The circuit court entered summary judgment in favor of Respondents, finding that Weathers’ mother’s negligence claims were preempted by the Protection of Lawful Commerce in Arms Act (PLCAA), which protects the sellers of firearms against negligence claims. The court also determined that although the PLCAA provides an exception to this protection in cases of negligent entrustment, Missouri law does not recognize a cause of action for negligent entrustment against sellers.
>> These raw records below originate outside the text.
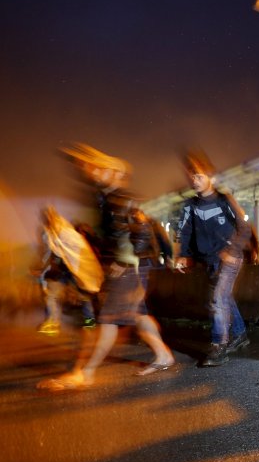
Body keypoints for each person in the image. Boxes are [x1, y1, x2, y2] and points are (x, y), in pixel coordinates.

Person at [39, 146, 175, 390]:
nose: (96, 173)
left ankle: (86, 373)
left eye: (103, 170)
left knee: (108, 319)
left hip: (130, 265)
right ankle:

Holding: On appeal, the Supreme Court of Missouri held that the district court erred in determining that Weathers’ mother was precluded from proceeding with her negligent entrustment claim. The court found that, because Congress had expressly and unambiguously exercised its constitutionally delegated authority to preempt state law negligence actions against sellers of firearms, the PLCAA clearly preempted state law on point; thus, the PLCAA’s exception for negligent entrustment actions applied. What is more, the Court found that Missouri law does recognize a cause of action for negligent entrustment. The court concluded that negligent entrustment occurs when the defendant "supplies" a chattel (i.e., item of personal property) to another with actual or constructive knowledge that, "because of youth, inexperience or otherwise," the recipient will likely use the chattel in a manner that will result in an unreasonable risk of physical harm. Because Weathers’ mother presented sufficient evidence, the circuit court erred in entering summary judgment in favor of the pawnshop.